**What this exercise asks**
(a) Extract the greenhouse paprika passage word for word, from "It appears to" up to and including "in Gangwon-do, Korea.".
(b) Extend the greenhouse paprika passage, picking up right after its final sentence.

>> BEGIN Source text

From March through October of the last three years, the average 24-hour mean temperature in Cheorwon and Inje was around 22–23°C, with a maximum temperature of 28°C (KMA, 2023a). For the same period, the temperature inside greenhouses increased to 35°C. During the period from fruit set to harvest (50–90 days after transplant), inappropriate environmental management (e.g., temperature, light) within greenhouses caused a decrease in production (Adams et al., 2001; Lee et al., 2014). To alleviate the effects of high temperatures on paprika production, there have been various attempts, such as shading lights with screens, fogging, cooling roots zones, low-iron diffuse glass greenhouse (Kim et al., 2023a), or selection of appropriate cultivars (Kim et al., 2023c). The temperature was lower at 2–3°C on average if fogging or airflow fans were used (Rhee et al., 2015). Furthermore, a root zone cooling system was successful in lowering the substrate temperature by 1.8–5.0°C (Choi et al., 2014). However, those cooling systems use considerable amounts of energy. The implementation of screens not only reduces energy use but also decreases temperatures by 2°C, 5°C, and 3°C on the leaves, fruits, and flowers, respectively (Kim et al., 2022). However, such screens also reduce the photosynthetic photon flux density (PPFD) by 20%.

It appears to be necessary for producers to select a suitable cooling system while also considering the energy cost. To do this, it is necessary to prioritize environmental factors that have a greater influence on production. Thus, this study attempted to analyze an unpleasant environment that could decrease the production of paprika in the summer in Gangwon-do, Korea.

>> END Source text
>> BEGIN Record excerpts

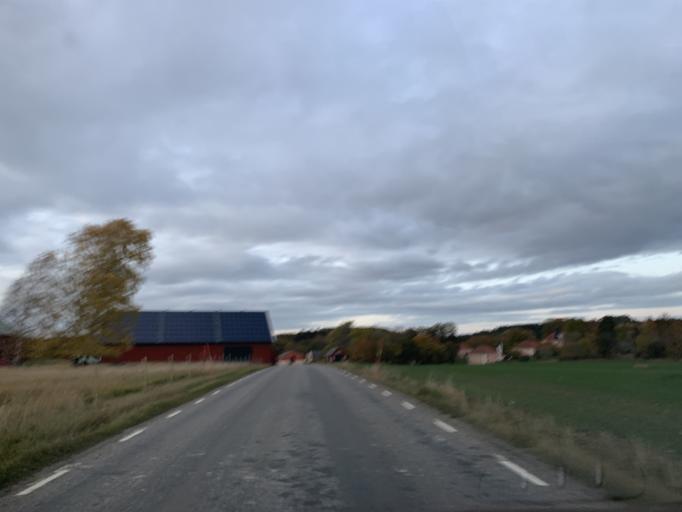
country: SE
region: Stockholm
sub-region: Nynashamns Kommun
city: Osmo
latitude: 58.9554
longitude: 17.7668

>> END Record excerpts

**Responses by task**
(a)
It appears to be necessary for producers to select a suitable cooling system while also considering the energy cost. To do this, it is necessary to prioritize environmental factors that have a greater influence on production. Thus, this study attempted to analyze an unpleasant environment that could decrease the production of paprika in the summer in Gangwon-do, Korea.

(b)
Materials and Methods

Greenhouse information and cultivation environment

This study was conducted at four commercial farms exporting summer paprika (Capsicum annuum L.), two in Cheorwon-gun (A, B) and two in Inje-gun (C, D) in Gangwon-do, for three years from 2020 to 2022. The size of each greenhouse varied: 3,570 m2 for ‘A’, 3,465 m2 for ‘B’, 4,290 m2 for ‘C’, and 1,457 m2 for ‘D’. Airflow fans and two-layered screens (shading and insulation) were installed at each greenhouse. The greenhouse environment in each case was managed with a complex environmental control system (MAXIMIZER 4.2.0., build 4771 Version, Priva BV, Netherlands). It logged temperature and solar radiation data automatically. The planting density was similar at 6.6–7.0 stem/m2 in a hydroponic cultivation system using rockwool substrates (L × W × H : 120 × 12 × 8 cm, Grodan, Netherlands) (D) or coir substrates (L × W × H : 100 × 15 × 14 cm, Duck Yang, Sri Lanka) (A, B, and C). Irrigation management used a cumulative solar radiation control strategy.

Table 1 shows the paprika cultivation information of the investigated greenhouses for three years. The paprika varieties grown were red-colored varieties (‘Nagano’ and ‘Keessie’, Rijk Zwaan, Netherlands; ‘Lyker’, Monsanto, USA; ‘Viñales’ and ‘Mavera’; Enza Zaden, Netherlands). In A, transplanting took place on March 13, 2020, March 1, 2021, and March 1, 2022. In B, it occurred on March 16, 2020, March 18, 2021, and March 13, 2022 in Cheorwon. Transplanting events in C were done on February 18, 2021, and February 3, 2022. In D, the activity occurred on February 1, 2020, and February 18, 2021 in Inje. The number of days required from the transplanting date to the first harvest date ranged from 73 and 88, showing no notable differences between the farms. However, there was a difference in production per unit area (m2) by greenhouse, which was assumed to be attributable to variations in crop management and technology as well as equipment functioning capabilities.

Table 1.

Farming information of the investigated farms located in Cheorwon (CHR) and Inje (IN), Gangwon-do, South Korea from 2020 to 2022

Year Provincez Farm code Variety Transplanting
(date)
The first harvest
(date)
Days requiredy
(DAT)
Production
(kg·m-2)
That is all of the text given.